Pour gouverner, le jeune centriste pro-européen qui a remporté la présidentielle avec 66% des voix face à l'extrême droite a besoin d'une majorité claire à l'Assemblée: les députés doivent en effet voter la confiance au nouveau Premier ministre et au gouvernement formé dans la foulée des élections.
Emmanuel Macron, qui a connu une ascension fulgurante alors qu'il était encore inconnu il y a trois ans, fait le pari que les Français lui donneront une majorité, comme ils l'ont toujours fait avec un nouveau chef d'État. "Cette majorité de changement, c'est ce à quoi le pays aspire et c'est ce qu'il mérite", a-t-il assuré dimanche soir.
Pour Jérôme Sainte-Marie, de l'institut Polling Vox, Emmanuel Macron a "un atout": "Il est compatible avec une partie de la gauche et une partie de la droite". Cela peut cependant "poser un risque de contradictions insurmontables", selon le politologue Philippe Braud.
Selon un sondage, le jeune mouvement En Marche! de M. Macron, créé en avril 2016, recueillerait entre 24-26% au premier tour des législatives, devant la droite Les Républicains (22%), le Front national (21-22%), la gauche radicale (13%-15%) et le parti socialiste (8-9%).
Mais toute projection est périlleuse, du fait de la recomposition politique en cours, des ralliements possibles jusqu'à la date limite de dépôt des candidatures le 19 mai, des jeux d'alliance et du mode de scrutin qui permet à plus de deux candidats d'être qualifiés au second tour s'ils ont obtenu suffisamment de suffrages au premier, à la différence de la présidentielle.
Le nouveau président a promis de dévoiler "en tout début de semaine" ses candidats dans les 577 circonscriptions françaises, promettant qu'ils seront pour moitié des nouveaux venus en politique, issus de la société civile.
Outre l'accord avec le vétéran centriste François Bayrou, il tente de débaucher des personnalités socialistes ou de droite, qui se présenteraient sous l'étiquette "majorité présidentielle".
La composition du gouvernement intérimaire, qui doit être annoncée après son investiture, influencera aussi les électeurs pour ce scrutin souvent qualifié de "troisième tour" décisif de la présidentielle.
"Battus mais pas morts"
La déroute de la droite et du parti socialiste, éliminés au premier tour de la présidentielle, n'augure pas forcément de la défaite de leurs élus, enracinés localement.
Notamment à droite: le politologue Philippe Braud analyse la défaite à la présidentielle surtout comme un "échec personnel" pour le conservateur François Fillon, arrivé en troisième position après son inculpation pour "détournement de fonds publics" dans une affaire d'emplois présumés fictifs.
Les Républicains espèrent donc obtenir une majorité aux législatives, imposer une cohabitation et obliger le président à désigner un Premier ministre de leur camp. "Macron est un colosse aux pieds d'argile, élu sans envie ni enthousiasme", juge le vice-président des Républicains Laurent Wauquiez. "On est battus mais pas morts".
Mais en cas de mauvais score, les divisions entre ceux qui se disent prêts à soutenir une coalition et ceux qui y sont hostiles risquent cependant de devenir irréconciliables, notent plusieurs journaux français lundi.
De son côté, l'extrême droite espère s'installer solidement dans le paysage politique, avec la dynamique de la présidentielle qui a permis à Marine Le Pen d'obtenir 10,6 millions de voix au second tour, son meilleur résultat jamais enregistré.
Le Front national se voit déjà comme "le premier parti d'opposition", mais rien ne permet de dire s'il pourra obtenir assez de sièges à l'Assemblée, le mode de scrutin majoritaire à deux tours lui restant défavorable.
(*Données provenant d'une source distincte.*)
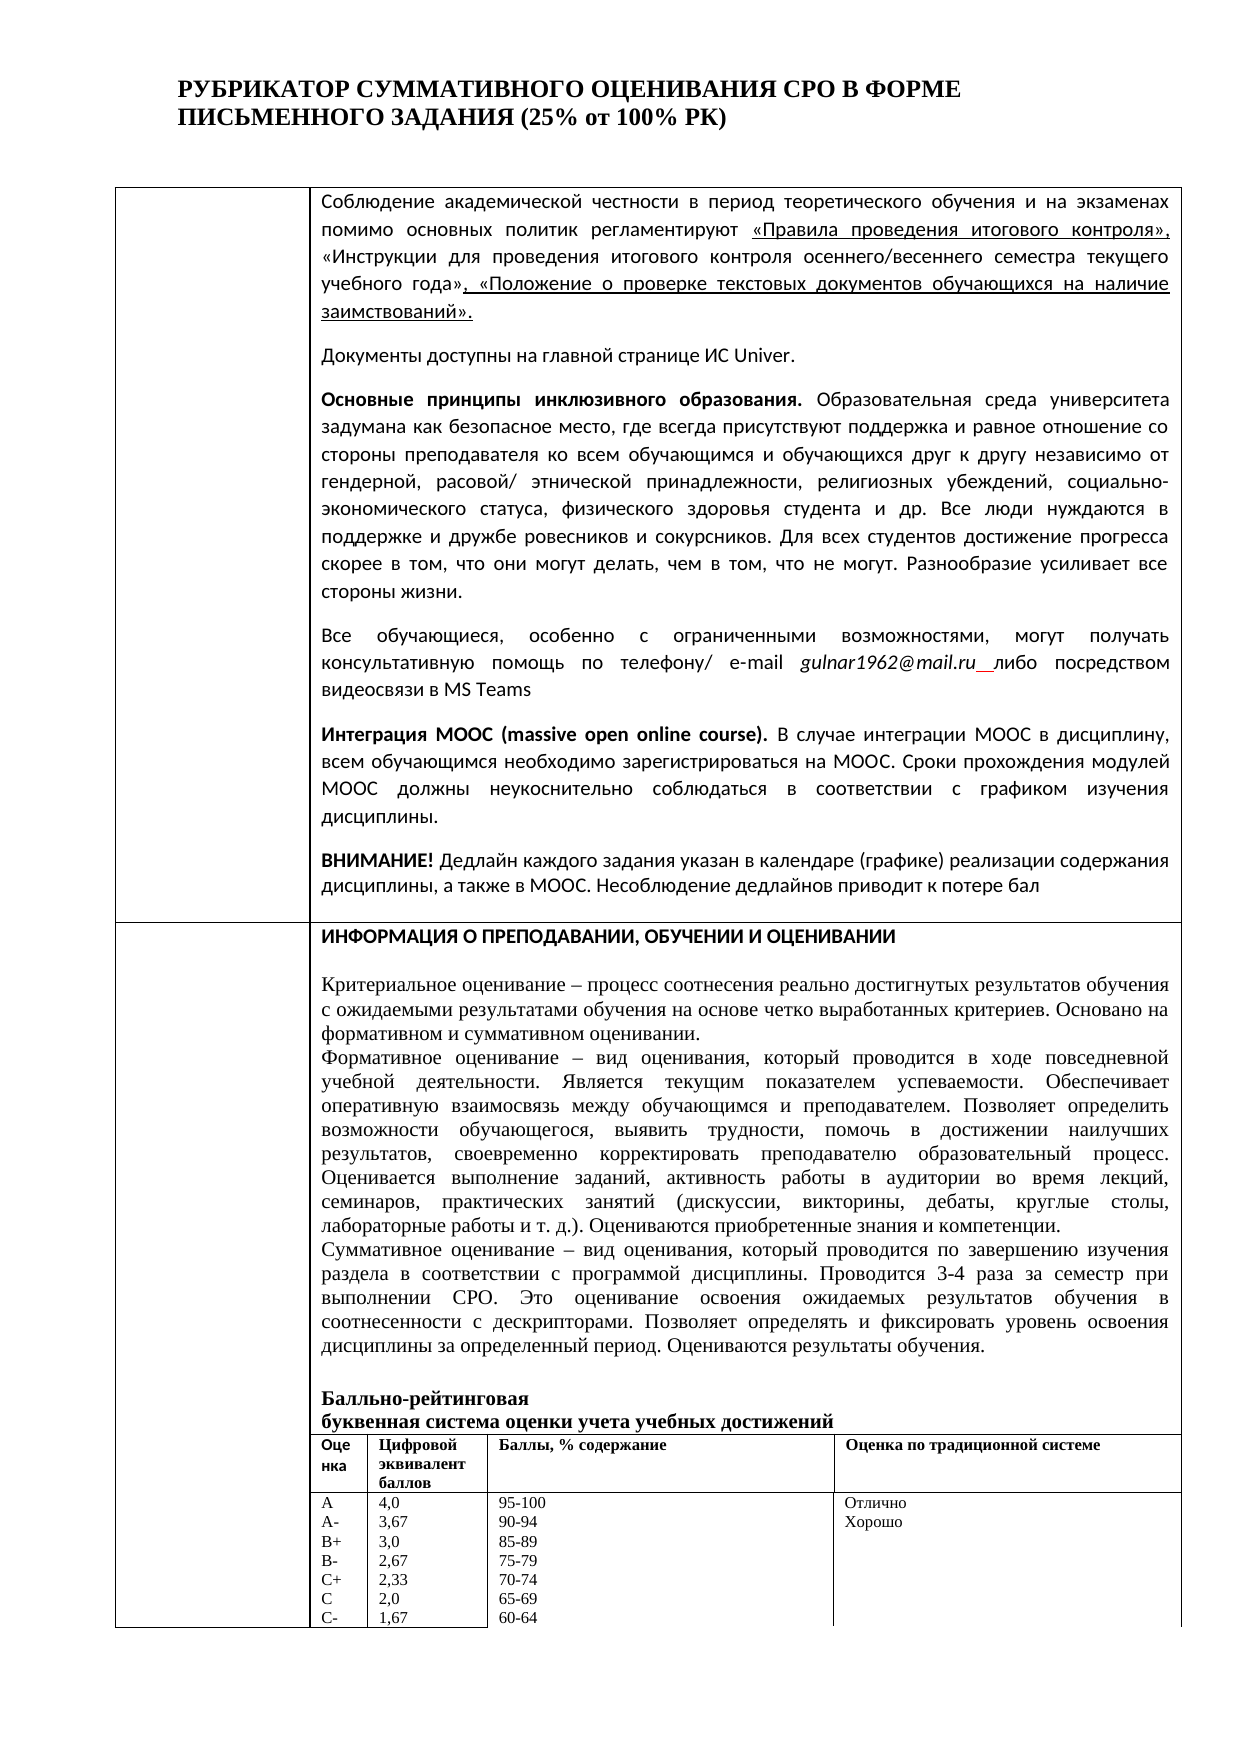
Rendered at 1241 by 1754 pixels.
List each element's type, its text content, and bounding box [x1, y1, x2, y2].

table_cell Оценка по традиционной системе [835, 1435, 1181, 1492]
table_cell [488, 1493, 833, 1627]
table_cell Баллы, % содержание [488, 1435, 834, 1492]
table_cell Оценка [311, 1435, 367, 1492]
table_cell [311, 1493, 367, 1627]
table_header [311, 188, 1181, 922]
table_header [116, 188, 309, 922]
table_cell ИНФОРМАЦИЯ О ПРЕПОДАВАНИИ, ОБУЧЕНИИ И ОЦЕНИВАНИИ Критериальное оценивание – процесс соотнесения реально достигнутых результатов обучения с ожидаемыми результатами обучения на основе четко выработанных критериев. Основано на формативном и суммативном оценивании. Формативное оценивание – вид оценивания, который проводится в ходе повседневной учебной деятельности. Является текущим показателем успеваемости. Обеспечивает оперативную взаимосвязь между обучающимся и преподавателем. Позволяет определить возможности обучающегося, выявить трудности, помочь в достижении наилучших результатов, своевременно корректировать преподавателю образовательный процесс. Оценивается выполнение заданий, активность работы в аудитории во время лекций, семинаров, практических занятий (дискуссии, викторины, дебаты, круглые столы, лабораторные работы и т. д.). Оцениваются приобретенные знания и компетенции. Суммативное оценивание – вид оценивания, который проводится по завершению изучения раздела в соответствии с программой дисциплины. Проводится 3-4 раза за семестр при выполнении СРО. Это оценивание освоения ожидаемых результатов обучения в соотнесенности с дескрипторами. Позволяет определять и фиксировать уровень освоения дисциплины за определенный период. Оцениваются результаты обучения. Балльно-рейтинговая буквенная система оценки учета учебных достижений [311, 923, 1181, 1433]
table_cell Отлично Хорошо [833, 1493, 1181, 1627]
table_cell Цифровой эквивалент баллов [368, 1435, 487, 1492]
table_cell [116, 923, 309, 1627]
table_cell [368, 1493, 487, 1627]
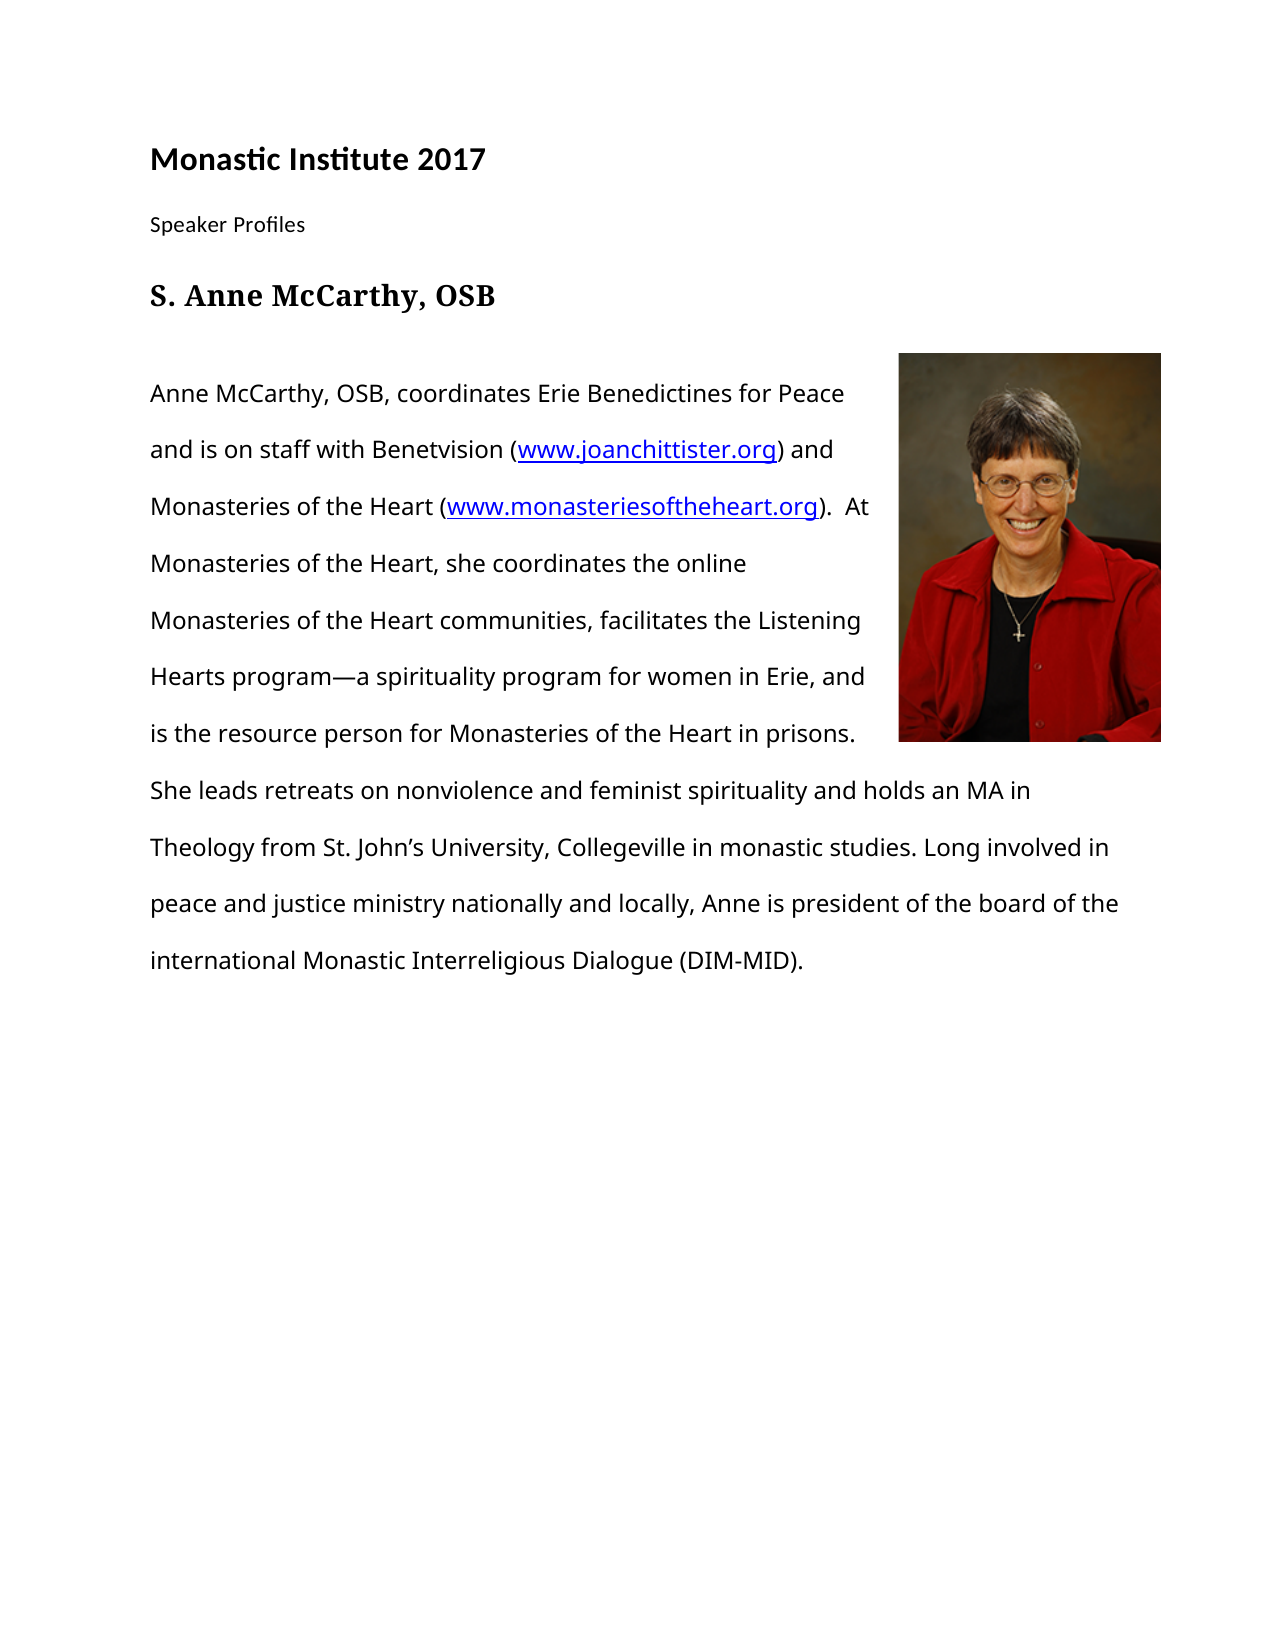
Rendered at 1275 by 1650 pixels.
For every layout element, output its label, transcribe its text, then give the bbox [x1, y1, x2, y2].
Il ne compte actuellement que deux députés.
Fort de ses sept millions de voix au premier tour, le tribun de la gauche radicale Jean-Luc Mélenchon souhaite lui aussi transformer l'essai, mais sa difficulté à conclure des alliances, avec les communistes ou les écologistes, pourrait lui coûter des sièges.
"Si de nombreux députés dans la mouvance de Jean-Luc Mélenchon sont élus, on pourrait avoir une chambre ingouvernable", prévient toutefois Philippe Braud.
Laminé le 23 avril dernier, le parti socialiste reste dans la division: Benoît Hamon (6,35% des voix au premier tour) veut présenter des candidatures communes avec la gauche radicale, l'ancien Premier ministre Manuel Valls veut peser dans la majorité présidentielle.